Exercise prompt:
In the listing below, count how many lines contain the word "indicates". Reply with the number alone.

Records to use:
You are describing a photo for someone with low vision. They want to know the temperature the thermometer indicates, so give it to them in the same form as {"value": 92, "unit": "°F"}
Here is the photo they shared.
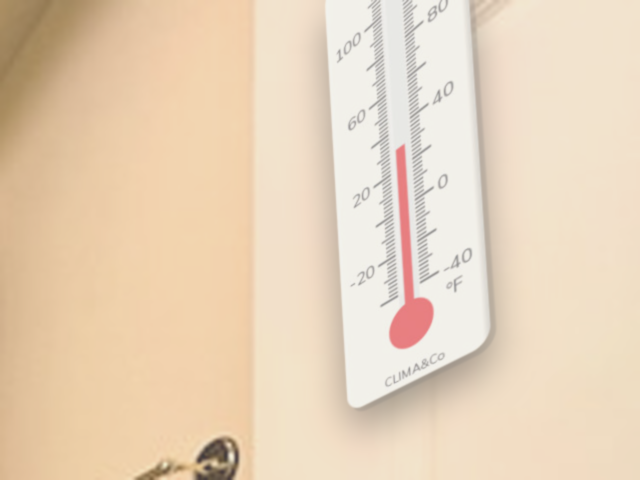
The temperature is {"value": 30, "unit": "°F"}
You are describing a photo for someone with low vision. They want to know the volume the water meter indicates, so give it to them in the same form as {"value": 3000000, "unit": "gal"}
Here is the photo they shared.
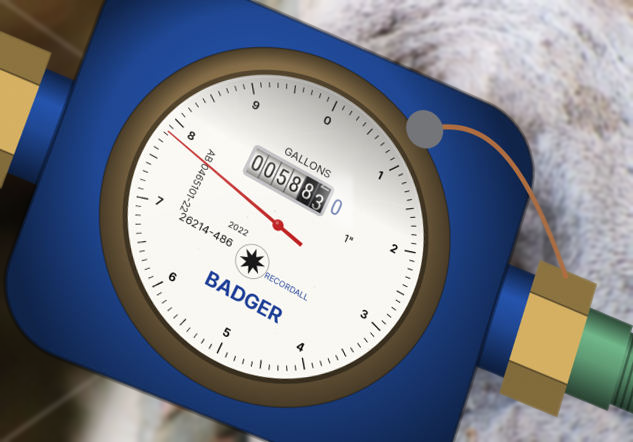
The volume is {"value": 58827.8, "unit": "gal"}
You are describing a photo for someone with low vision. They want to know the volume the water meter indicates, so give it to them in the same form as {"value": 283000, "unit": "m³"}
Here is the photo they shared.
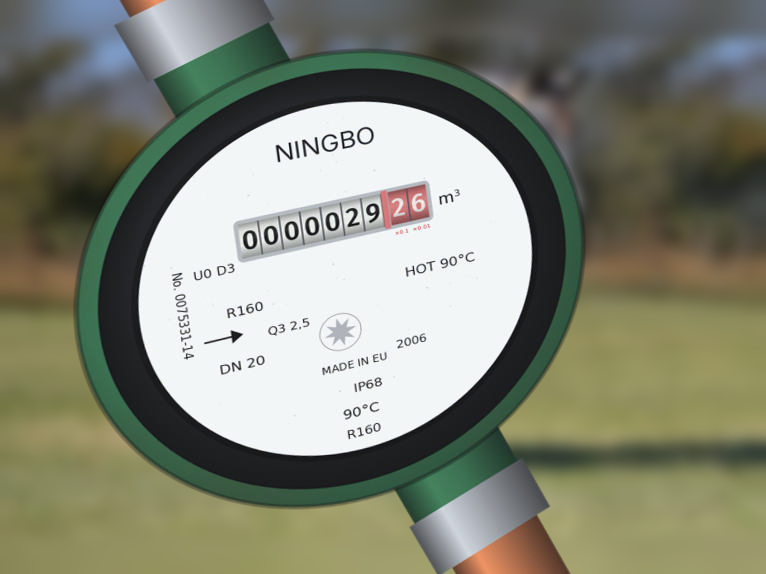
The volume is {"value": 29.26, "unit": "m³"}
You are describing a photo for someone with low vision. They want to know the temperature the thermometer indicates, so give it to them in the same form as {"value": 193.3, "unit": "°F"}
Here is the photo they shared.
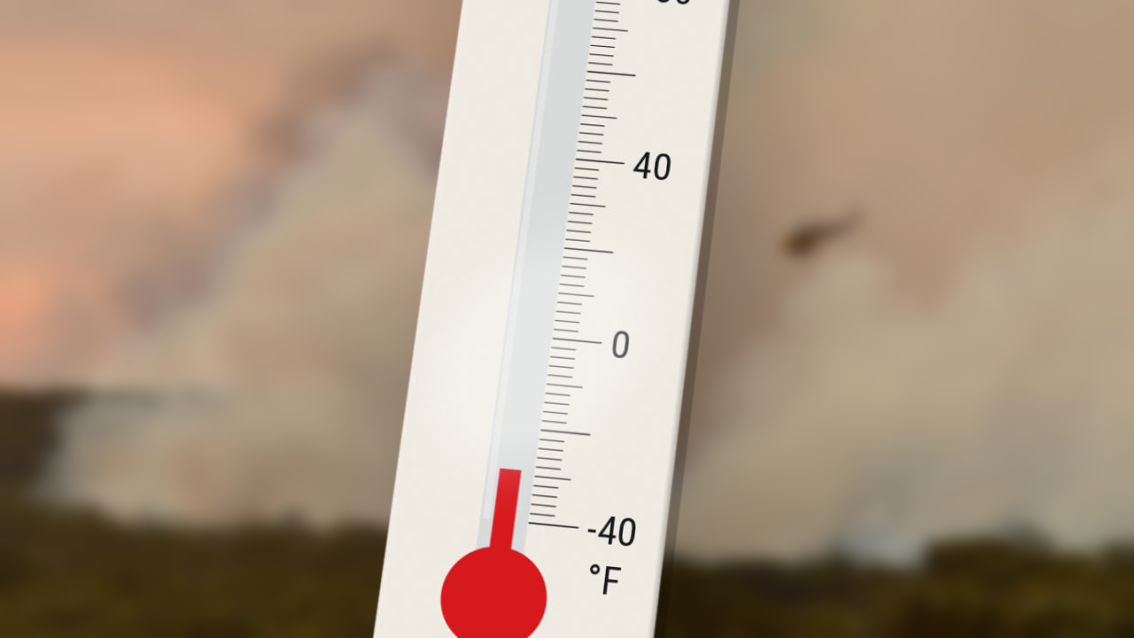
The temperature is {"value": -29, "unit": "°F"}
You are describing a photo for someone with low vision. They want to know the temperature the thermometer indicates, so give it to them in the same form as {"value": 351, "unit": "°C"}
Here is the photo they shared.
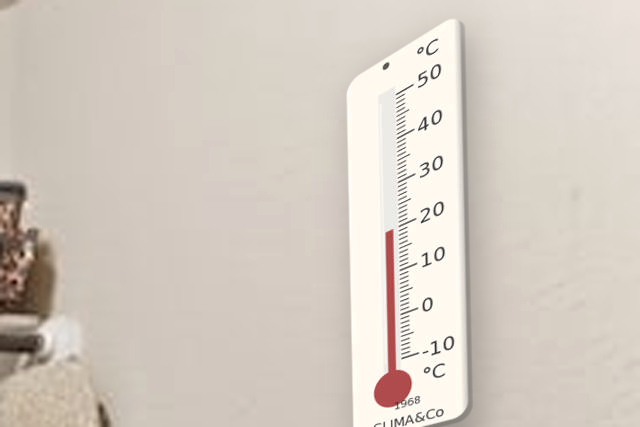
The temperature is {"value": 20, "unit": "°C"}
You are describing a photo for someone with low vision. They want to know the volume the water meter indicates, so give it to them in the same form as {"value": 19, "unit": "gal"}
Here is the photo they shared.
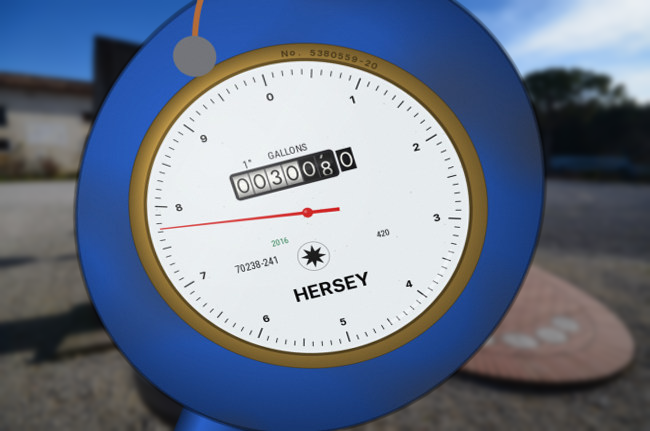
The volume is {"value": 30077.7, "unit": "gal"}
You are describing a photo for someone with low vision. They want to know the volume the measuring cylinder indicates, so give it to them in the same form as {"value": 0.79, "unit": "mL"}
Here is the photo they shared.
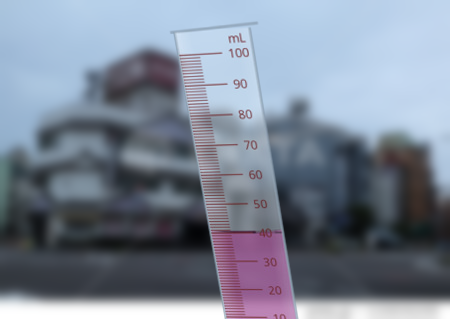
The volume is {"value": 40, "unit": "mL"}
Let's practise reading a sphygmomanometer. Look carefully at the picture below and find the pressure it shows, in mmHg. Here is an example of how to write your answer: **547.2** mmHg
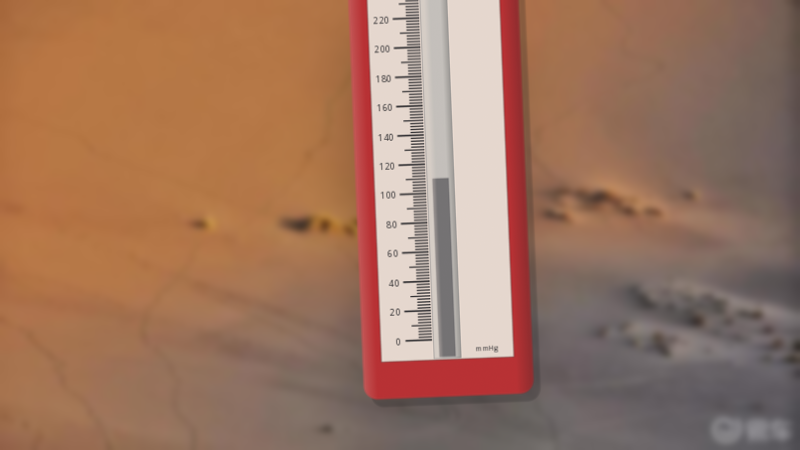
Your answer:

--

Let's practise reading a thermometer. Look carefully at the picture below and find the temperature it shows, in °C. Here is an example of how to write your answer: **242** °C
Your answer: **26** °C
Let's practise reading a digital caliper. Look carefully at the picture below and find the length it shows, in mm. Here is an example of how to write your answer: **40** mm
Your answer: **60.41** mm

Answer section:
7